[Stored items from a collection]
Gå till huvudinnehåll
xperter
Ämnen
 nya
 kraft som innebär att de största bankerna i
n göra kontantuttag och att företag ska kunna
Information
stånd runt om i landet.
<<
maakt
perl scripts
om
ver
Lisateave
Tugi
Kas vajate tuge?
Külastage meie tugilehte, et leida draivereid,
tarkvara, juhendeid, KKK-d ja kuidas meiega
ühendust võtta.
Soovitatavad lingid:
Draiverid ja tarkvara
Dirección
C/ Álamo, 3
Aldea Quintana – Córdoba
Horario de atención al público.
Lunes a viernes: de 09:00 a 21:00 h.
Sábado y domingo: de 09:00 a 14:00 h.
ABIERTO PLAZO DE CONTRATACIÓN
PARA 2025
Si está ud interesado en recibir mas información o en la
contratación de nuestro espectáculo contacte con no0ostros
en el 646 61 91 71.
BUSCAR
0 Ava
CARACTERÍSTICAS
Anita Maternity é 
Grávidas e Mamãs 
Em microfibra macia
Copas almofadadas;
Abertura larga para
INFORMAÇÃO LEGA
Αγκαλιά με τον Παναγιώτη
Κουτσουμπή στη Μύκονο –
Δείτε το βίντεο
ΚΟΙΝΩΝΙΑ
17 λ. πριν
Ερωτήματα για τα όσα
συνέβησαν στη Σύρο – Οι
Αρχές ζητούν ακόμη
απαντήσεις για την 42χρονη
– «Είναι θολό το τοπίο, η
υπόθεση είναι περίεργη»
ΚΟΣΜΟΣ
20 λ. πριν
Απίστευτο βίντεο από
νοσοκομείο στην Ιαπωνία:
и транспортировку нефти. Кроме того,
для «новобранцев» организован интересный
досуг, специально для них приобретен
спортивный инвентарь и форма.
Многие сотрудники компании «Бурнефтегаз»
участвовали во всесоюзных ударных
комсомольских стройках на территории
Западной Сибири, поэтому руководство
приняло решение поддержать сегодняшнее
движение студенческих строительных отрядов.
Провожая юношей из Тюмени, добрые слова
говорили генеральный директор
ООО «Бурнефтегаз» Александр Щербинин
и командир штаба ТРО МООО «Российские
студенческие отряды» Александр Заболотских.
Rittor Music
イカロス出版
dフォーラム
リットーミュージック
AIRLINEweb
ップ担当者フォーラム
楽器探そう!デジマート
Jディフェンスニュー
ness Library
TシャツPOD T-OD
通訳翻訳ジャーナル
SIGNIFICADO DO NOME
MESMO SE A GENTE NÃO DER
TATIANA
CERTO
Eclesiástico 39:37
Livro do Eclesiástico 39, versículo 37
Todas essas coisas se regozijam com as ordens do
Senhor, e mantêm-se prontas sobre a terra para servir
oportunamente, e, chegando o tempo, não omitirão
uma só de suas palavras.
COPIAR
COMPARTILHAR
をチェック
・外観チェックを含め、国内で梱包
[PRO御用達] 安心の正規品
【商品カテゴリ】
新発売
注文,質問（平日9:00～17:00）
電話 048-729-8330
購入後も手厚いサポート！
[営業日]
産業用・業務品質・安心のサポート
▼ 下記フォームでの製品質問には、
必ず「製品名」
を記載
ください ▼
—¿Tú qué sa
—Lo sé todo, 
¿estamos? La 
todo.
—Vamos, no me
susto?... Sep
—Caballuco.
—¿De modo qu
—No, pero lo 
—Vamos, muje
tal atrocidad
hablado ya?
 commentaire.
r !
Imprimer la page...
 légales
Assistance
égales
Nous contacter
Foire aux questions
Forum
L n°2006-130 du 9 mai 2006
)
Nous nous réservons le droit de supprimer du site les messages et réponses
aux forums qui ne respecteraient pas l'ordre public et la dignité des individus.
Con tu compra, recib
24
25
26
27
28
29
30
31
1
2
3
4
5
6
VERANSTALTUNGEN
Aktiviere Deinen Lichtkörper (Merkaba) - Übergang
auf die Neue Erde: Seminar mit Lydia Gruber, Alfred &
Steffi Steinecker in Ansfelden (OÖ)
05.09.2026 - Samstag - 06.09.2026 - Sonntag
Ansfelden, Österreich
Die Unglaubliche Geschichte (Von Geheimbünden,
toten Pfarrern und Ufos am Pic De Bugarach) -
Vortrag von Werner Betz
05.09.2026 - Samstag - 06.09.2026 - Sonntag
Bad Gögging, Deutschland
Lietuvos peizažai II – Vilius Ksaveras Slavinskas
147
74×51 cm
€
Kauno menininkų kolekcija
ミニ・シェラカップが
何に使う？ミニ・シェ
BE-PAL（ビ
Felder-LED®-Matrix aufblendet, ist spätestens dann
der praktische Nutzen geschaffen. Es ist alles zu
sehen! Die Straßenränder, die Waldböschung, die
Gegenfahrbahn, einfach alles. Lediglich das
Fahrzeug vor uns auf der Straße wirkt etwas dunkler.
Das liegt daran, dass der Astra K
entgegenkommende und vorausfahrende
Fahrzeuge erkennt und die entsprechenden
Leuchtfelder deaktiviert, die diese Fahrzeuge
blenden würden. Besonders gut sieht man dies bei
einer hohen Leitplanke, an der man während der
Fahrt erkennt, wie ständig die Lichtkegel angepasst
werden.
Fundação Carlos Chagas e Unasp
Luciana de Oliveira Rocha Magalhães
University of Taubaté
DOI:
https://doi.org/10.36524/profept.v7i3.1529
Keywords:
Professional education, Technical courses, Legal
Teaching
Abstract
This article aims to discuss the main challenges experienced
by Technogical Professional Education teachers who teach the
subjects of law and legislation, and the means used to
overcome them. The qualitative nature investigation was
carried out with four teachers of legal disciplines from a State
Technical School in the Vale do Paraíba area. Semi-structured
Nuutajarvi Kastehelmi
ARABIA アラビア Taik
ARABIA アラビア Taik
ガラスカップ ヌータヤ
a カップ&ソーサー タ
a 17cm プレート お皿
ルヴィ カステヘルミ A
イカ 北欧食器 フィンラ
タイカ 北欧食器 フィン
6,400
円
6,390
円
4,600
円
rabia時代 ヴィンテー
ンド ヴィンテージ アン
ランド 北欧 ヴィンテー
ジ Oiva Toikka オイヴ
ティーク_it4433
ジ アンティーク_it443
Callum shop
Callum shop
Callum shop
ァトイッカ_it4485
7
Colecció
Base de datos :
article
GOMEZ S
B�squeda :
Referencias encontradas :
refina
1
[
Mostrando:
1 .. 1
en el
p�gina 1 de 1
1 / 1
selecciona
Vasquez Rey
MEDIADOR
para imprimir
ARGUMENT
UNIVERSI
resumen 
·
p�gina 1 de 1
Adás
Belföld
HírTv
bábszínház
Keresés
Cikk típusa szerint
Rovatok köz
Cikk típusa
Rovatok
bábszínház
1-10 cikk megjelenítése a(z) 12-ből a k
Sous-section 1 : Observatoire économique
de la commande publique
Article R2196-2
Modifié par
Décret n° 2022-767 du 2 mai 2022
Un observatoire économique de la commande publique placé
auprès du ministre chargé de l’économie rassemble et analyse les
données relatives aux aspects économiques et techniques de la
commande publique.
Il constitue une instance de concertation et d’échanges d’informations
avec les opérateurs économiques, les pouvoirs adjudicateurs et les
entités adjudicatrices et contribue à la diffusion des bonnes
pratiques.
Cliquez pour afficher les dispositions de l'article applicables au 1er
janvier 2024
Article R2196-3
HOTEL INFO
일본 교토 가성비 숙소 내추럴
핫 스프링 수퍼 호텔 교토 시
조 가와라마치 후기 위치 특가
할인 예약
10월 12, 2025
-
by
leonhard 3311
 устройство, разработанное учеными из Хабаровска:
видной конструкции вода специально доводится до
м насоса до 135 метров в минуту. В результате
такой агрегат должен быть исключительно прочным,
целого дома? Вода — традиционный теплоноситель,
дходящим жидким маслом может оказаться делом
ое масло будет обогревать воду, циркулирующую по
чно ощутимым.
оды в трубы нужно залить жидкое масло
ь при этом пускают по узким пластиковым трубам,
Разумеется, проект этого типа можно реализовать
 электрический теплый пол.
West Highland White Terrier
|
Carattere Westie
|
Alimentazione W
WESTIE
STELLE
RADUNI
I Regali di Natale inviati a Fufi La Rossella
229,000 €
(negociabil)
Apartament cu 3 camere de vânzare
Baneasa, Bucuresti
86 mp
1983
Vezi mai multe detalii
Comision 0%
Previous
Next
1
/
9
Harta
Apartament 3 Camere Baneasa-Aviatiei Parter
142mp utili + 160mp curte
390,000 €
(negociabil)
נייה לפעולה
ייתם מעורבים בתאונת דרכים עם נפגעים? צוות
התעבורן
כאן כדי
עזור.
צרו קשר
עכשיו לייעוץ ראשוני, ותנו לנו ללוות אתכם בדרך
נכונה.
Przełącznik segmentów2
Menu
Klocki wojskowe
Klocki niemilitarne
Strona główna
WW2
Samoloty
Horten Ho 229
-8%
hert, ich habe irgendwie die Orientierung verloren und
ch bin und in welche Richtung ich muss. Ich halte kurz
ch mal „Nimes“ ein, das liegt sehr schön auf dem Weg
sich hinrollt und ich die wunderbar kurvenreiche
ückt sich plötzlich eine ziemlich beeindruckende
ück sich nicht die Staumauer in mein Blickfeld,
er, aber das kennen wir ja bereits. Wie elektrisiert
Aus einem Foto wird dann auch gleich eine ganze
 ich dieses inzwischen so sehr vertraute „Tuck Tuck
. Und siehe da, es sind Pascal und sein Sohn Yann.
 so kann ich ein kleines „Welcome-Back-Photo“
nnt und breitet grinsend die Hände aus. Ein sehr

How to complete this task: Among the lines above, return those that hold the word "Бурнефтегаз".

Task result:
Многие сотрудники компании «Бурнефтегаз»
ООО «Бурнефтегаз» Александр Щербинин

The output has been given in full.